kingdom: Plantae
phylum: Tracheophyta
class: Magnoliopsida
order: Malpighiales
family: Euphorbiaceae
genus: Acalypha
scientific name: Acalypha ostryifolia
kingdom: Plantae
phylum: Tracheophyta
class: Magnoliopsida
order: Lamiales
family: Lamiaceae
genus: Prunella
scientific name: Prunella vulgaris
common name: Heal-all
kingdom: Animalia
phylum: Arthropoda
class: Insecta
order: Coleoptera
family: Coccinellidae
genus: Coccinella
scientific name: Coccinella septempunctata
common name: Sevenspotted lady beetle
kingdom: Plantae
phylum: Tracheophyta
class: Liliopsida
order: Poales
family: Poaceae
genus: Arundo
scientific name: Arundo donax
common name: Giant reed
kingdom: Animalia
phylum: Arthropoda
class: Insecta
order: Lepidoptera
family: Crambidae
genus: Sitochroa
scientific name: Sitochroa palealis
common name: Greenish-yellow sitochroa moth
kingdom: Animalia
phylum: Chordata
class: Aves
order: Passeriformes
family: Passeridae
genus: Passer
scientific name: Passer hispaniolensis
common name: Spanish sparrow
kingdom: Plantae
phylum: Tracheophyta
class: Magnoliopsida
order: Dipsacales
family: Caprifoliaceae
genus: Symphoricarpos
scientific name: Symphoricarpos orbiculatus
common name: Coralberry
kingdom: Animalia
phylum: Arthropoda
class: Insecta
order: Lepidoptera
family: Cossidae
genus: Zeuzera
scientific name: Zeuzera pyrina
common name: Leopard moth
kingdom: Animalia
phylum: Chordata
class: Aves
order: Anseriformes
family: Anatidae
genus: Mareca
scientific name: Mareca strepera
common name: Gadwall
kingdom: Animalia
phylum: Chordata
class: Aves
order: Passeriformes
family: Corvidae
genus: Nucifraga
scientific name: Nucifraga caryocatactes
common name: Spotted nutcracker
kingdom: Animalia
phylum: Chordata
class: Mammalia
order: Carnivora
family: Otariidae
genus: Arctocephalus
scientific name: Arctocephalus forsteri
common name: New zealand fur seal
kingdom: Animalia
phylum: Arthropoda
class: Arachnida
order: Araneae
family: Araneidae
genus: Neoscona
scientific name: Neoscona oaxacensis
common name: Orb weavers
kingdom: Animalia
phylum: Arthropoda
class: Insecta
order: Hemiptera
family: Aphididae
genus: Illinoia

====

Rewrite all the data above, swapping every "common name" for "vernacular name" and leaving everything else unchanged.

(WRITTEN ANSWER):
kingdom: Plantae
phylum: Tracheophyta
class: Magnoliopsida
order: Malpighiales
family: Euphorbiaceae
genus: Acalypha
scientific name: Acalypha ostryifolia
kingdom: Plantae
phylum: Tracheophyta
class: Magnoliopsida
order: Lamiales
family: Lamiaceae
genus: Prunella
scientific name: Prunella vulgaris
vernacular name: Heal-all
kingdom: Animalia
phylum: Arthropoda
class: Insecta
order: Coleoptera
family: Coccinellidae
genus: Coccinella
scientific name: Coccinella septempunctata
vernacular name: Sevenspotted lady beetle
kingdom: Plantae
phylum: Tracheophyta
class: Liliopsida
order: Poales
family: Poaceae
genus: Arundo
scientific name: Arundo donax
vernacular name: Giant reed
kingdom: Animalia
phylum: Arthropoda
class: Insecta
order: Lepidoptera
family: Crambidae
genus: Sitochroa
scientific name: Sitochroa palealis
vernacular name: Greenish-yellow sitochroa moth
kingdom: Animalia
phylum: Chordata
class: Aves
order: Passeriformes
family: Passeridae
genus: Passer
scientific name: Passer hispaniolensis
vernacular name: Spanish sparrow
kingdom: Plantae
phylum: Tracheophyta
class: Magnoliopsida
order: Dipsacales
family: Caprifoliaceae
genus: Symphoricarpos
scientific name: Symphoricarpos orbiculatus
vernacular name: Coralberry
kingdom: Animalia
phylum: Arthropoda
class: Insecta
order: Lepidoptera
family: Cossidae
genus: Zeuzera
scientific name: Zeuzera pyrina
vernacular name: Leopard moth
kingdom: Animalia
phylum: Chordata
class: Aves
order: Anseriformes
family: Anatidae
genus: Mareca
scientific name: Mareca strepera
vernacular name: Gadwall
kingdom: Animalia
phylum: Chordata
class: Aves
order: Passeriformes
family: Corvidae
genus: Nucifraga
scientific name: Nucifraga caryocatactes
vernacular name: Spotted nutcracker
kingdom: Animalia
phylum: Chordata
class: Mammalia
order: Carnivora
family: Otariidae
genus: Arctocephalus
scientific name: Arctocephalus forsteri
vernacular name: New zealand fur seal
kingdom: Animalia
phylum: Arthropoda
class: Arachnida
order: Araneae
family: Araneidae
genus: Neoscona
scientific name: Neoscona oaxacensis
vernacular name: Orb weavers
kingdom: Animalia
phylum: Arthropoda
class: Insecta
order: Hemiptera
family: Aphididae
genus: Illinoia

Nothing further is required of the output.